La farsa termina con un mensaje final:
EPÍLOGO
FUE DURANTE EL REINADO DE JORGE III
QUE LOS PERSONAJES PRESENTADOS
VIVIERON Y LUCHARON;
BUENOS O MEZQUINOS,
HERMOSOS O FEOS, RICOS O POBRES
AHORA TODOS SON IGUALES
La luz de Barry Lindon no tiene igual. El diálogo infinito de Boswell y Johnson, tampoco. Una manera sencilla de aprender lo simplonas que son las veleidades humanas. Gran elección de títulos.
Soy un gran fan de Barry Lyndon y a mi también se me llenaba la boca diciendo que no usaba ningún tipo de luz artificial en toda la película. Pero una vez visto el maravilloso documental sobre Kubrik (en el que cuentan como se las maravilla para conseguir camaras con las que filmar en tales condiciones de falta de luz) se dice que no es así. Por ejemplo en la escena final del granero de duelo (no digo más para no hacer spoilers) se dice que sí que acabo usando luz artificial.
Artículo excelente, enhorabuena
Sí, es casi un lugar común al hablar de esta película. Cierto; ahora, a mí, más que sea tecnicamente o estrictamente verdad me interesa que es poéticamente verdad. Perdonad si suena a pedantería, pero, la impresión del espectador es que ahí no se usó otra luz que la de las benditas velas. Y el objetivo debería ser ese, causar ese efecto, dar ese calor ténue a cada interior.
Yo creo que «Barry Lyndon» es una obra maestra absoluta. Eso si, el doblaje al castellano es muy malo y en mi opinión desvirtúa la película.
(¡¡¡¡¡SPOILER retrospectivo!!!!)
Y que ese mensaje final es fundamental para, retrospectivamente, entender su genialidad. Por lo menos ese fue mi caso.
Pero se dice que el propio Kubrick vigiló el doblaje hasta el punto de escoger él los dobladores.
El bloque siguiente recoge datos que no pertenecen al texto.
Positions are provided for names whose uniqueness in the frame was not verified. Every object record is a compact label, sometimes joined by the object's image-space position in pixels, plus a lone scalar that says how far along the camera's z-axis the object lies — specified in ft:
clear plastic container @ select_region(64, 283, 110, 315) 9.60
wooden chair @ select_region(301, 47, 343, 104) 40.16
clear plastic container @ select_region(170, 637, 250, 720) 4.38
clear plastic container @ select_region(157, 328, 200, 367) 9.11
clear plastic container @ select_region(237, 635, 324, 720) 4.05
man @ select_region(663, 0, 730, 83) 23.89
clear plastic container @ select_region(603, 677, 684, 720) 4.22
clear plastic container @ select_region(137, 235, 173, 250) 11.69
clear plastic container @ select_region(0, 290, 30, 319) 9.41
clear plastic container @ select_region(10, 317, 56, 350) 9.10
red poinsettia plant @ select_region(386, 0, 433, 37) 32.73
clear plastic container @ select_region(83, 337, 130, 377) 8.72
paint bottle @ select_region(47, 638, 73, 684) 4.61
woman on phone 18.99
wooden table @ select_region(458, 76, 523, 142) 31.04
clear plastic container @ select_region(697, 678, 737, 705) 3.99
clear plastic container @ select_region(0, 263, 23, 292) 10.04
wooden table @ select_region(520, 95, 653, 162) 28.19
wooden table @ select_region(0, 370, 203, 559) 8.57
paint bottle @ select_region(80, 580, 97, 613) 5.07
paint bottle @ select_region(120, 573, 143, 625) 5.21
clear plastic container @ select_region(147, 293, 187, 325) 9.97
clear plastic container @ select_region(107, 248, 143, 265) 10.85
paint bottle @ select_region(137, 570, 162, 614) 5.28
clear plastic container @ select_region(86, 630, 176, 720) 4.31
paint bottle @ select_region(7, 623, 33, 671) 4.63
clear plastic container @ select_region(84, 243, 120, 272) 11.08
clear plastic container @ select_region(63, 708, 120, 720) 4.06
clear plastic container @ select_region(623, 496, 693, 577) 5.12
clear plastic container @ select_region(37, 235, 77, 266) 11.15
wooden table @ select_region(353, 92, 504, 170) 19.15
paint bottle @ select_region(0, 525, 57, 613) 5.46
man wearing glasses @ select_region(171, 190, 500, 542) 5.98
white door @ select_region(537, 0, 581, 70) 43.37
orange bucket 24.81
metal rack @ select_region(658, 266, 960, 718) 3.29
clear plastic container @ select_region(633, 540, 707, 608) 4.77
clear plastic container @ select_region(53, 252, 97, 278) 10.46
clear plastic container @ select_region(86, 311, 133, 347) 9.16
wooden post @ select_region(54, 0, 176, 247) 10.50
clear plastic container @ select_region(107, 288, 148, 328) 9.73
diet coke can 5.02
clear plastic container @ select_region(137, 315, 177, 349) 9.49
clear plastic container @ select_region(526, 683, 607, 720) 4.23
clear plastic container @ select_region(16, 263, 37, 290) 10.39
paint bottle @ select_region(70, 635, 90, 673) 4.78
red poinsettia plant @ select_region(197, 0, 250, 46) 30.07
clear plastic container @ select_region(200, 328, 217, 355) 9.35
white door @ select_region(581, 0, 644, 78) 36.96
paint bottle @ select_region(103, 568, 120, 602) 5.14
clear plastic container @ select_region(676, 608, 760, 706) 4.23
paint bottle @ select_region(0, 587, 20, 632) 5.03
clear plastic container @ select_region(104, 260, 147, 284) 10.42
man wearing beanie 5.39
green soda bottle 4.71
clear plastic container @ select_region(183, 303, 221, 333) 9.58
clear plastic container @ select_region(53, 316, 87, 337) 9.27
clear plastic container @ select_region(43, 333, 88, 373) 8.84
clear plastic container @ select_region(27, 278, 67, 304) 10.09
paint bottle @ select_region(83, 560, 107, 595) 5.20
Eso creo recordar, como que también prohibió que se editara e video. Sea como fuere la voz de Barry, que al principio choca por lo gomosa, blanda, le va como un guante. Una película maravillosa cuya magnífica banda sonora puede seguirse casi al completo en you tube.
Bueno, yo la he visto últimamente en versión original. Pero sí, la voz de Barry doblada le va bien, me gusta. La banda sonora es magnífica, y justamente destaca el trío para piano de Schubert, cosa del XIX, y no del XVIII como quería al parecer Kubrick que fuese toda la música, porque no encontraba nada en ese siglo que le fuese bien a la escena en la que se «enamora» la duquesa de Lyndon.
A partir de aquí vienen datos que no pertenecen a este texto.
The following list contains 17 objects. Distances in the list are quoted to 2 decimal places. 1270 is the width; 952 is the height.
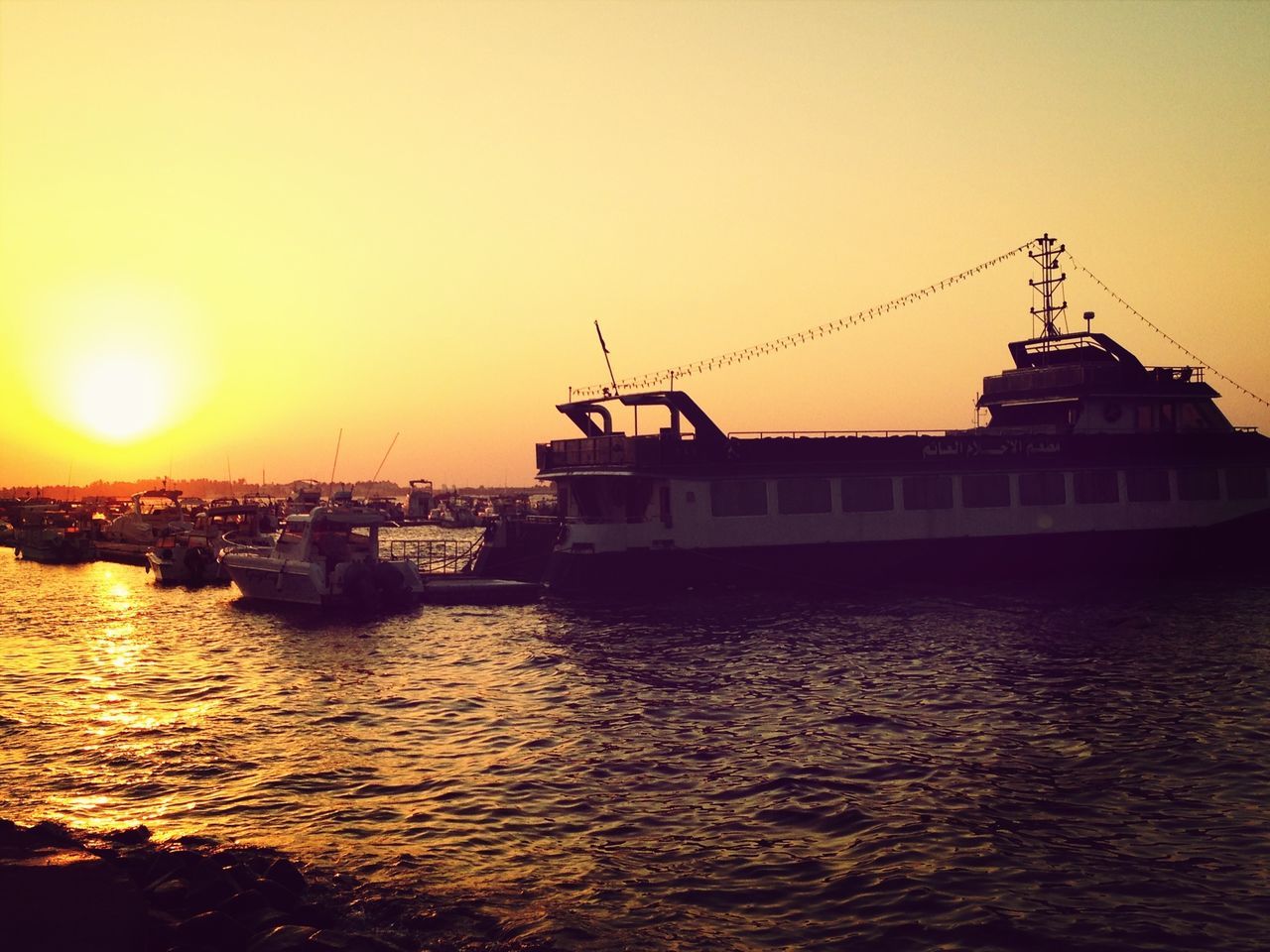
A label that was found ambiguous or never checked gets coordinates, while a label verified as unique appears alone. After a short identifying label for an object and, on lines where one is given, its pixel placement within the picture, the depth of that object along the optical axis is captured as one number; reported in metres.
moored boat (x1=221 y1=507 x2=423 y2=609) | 38.66
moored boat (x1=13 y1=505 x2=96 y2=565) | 76.19
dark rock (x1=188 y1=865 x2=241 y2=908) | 10.48
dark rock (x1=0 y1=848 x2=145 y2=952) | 8.43
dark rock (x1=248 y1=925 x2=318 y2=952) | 9.24
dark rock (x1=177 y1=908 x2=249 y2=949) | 9.44
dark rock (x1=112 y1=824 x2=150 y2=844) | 13.27
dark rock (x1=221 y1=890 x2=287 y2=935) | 10.08
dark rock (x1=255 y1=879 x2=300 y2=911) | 10.84
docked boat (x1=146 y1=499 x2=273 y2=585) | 54.94
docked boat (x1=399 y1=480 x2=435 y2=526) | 148.50
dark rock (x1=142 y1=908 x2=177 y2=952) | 9.11
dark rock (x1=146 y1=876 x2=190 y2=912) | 10.45
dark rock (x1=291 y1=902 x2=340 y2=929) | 10.56
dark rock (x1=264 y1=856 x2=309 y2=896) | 11.40
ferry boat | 40.91
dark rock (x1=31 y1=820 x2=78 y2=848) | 11.80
Creo que Kubrick decía que más que amor, lo que había por parte de la duquesa era atracción física.
La disfruté ayer por la noche en Blu Ray después de quizá unos seis años desde el último visionado. Me quedé totalmente maravillado y la he subido en mi «ranking» particular de Kubrick al segundo puesto después de «2001». Resulta increíble que sea un film de hace 40 años. Es mágica como todo lo que Stanley crea y no tuve la sensación de ver una ficción sino la de estar y pertenecer a esa época y a esos personajes. Grandiosa.